I work for one of the surviving television listings services, and so it was part of my professional duties to note that essentially all broadcast services in the US, including the home-shopping channels, were transmitting whatever news-feed they could get...US networks, the BBC, the CBC (a marathon edition of THE NATIONAL was fed south by the Conus All-News Channel, a corporate sibling of several home-shopping channels), the Philadelphia independent public station interrupted its BBC WORLD NEWS marathon only for an extended KBS Korean news broadcast.

If a crisis is defined by Nothing Else Happens, that was a crisis.

Five years later, it remains such a stupid, awful thing...among so many other stupid, awful things.

Oddly enough, I've started reading this past weekend the first Clark Howard novel I've picked up, DIRT RICH, which reminds us of several of the others, as an historical novel set in Texas just after WWI.

Unknown said...

That "1964" was a typo, which I've fixed. Bad fingering.

I was in school when the Reagan shooting occurred, too. The Dean of Women at Howard Payne University walked up to the third floor of the Main Building to let us know.

Clark Howard used to live in the Houston area and attend the Houston MWA meetings, which is where I met him. Judy and I read Dirt Rich when it was published, and we both enjoyed it. It's not a mystery, but it's a good novel.

Anonymous said...

Typos are catching. I manage to put the Murrah bombing in 1994 rather than 1995.

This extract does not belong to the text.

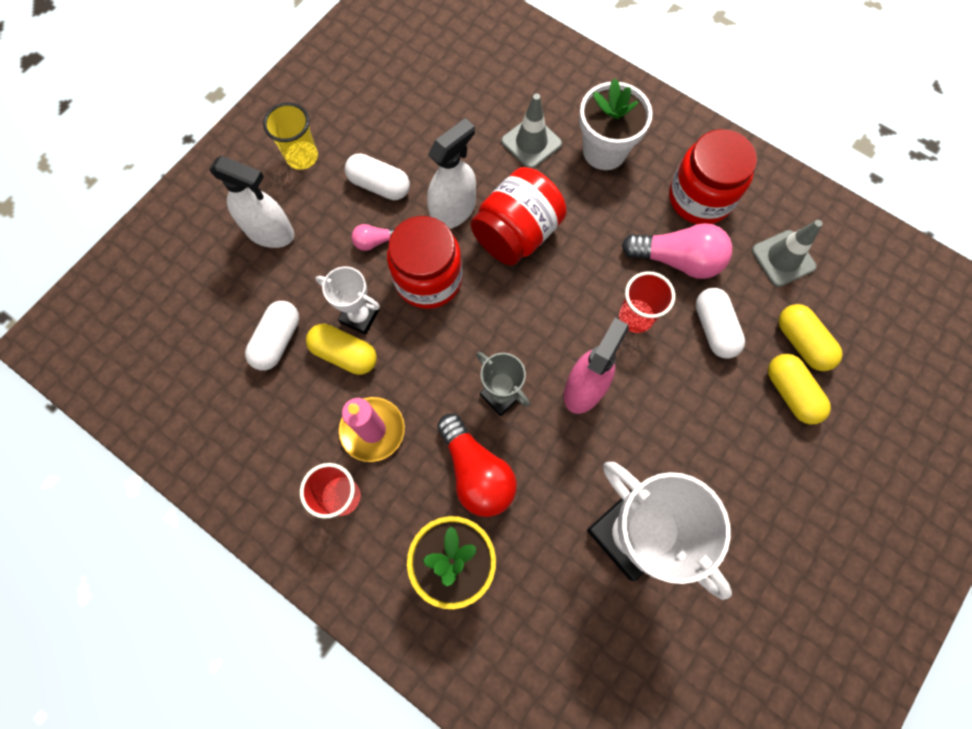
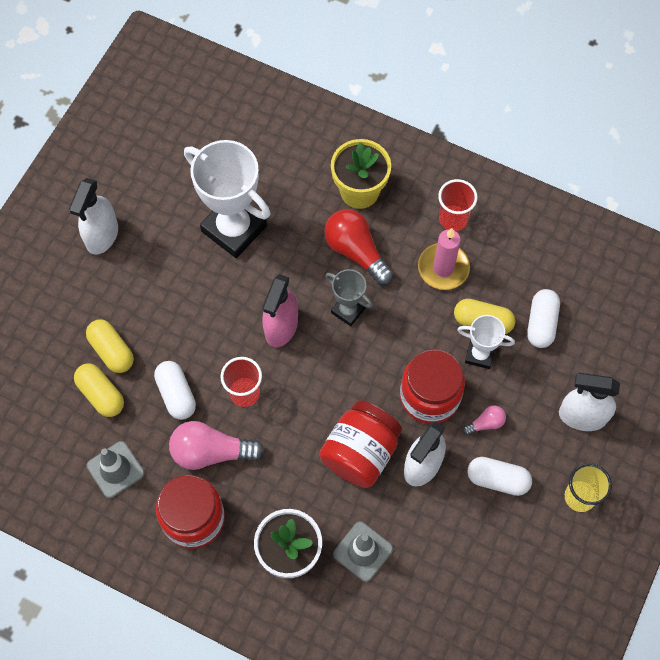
camera: 170 degrees right, 5 degrees down
none -> white spray bottle [69,178,118,255]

I'm not sure I'd ever laid eyes on any of Howard's novels, after reading his short fiction for decades, though I knew he'd written books, such as the nf SIX AGAINST THE ROCK. Saturday, moving from the new neighborhood's public library booksale to the local 2ndhand bookstore, I happened across copies of DIRT RICH and TRACES OF MERCURY, the latter for some reason not included in the few online bibliographies I've found for Howard.

Cap'n Bob said...

I was skipping school the day Kennedy was shot. I tuned in to watch my favorite game shows and heard the news. I considered running over and alerting my high school (literally 30 feet from the house), but decided not to.

Anonymous said...

I was a newlywed and my husband and I were leaving home to visit friends. As we passed the neighbor's window (small apartment complex) I heard someone say something about the president being shot, and I remember thinking what a weird movie she must be watching! Who would make a film about a President being shot? Little did I know.

I was home alone when the twin towers collapsed. Don't think I'll ever forget the sight.

Your blog is always entertaining to me. My blog today is about one of your Professor Sally books. Unfortunately I didn't have the title handy when I blogged about it. Feel free to go over there and bawl me out. Or correct me, or whatever. Bring a Hershey Bar.

Unknown said...

I'd never bawl out anybody who reads my books. I'll bring a Hershey bar, though.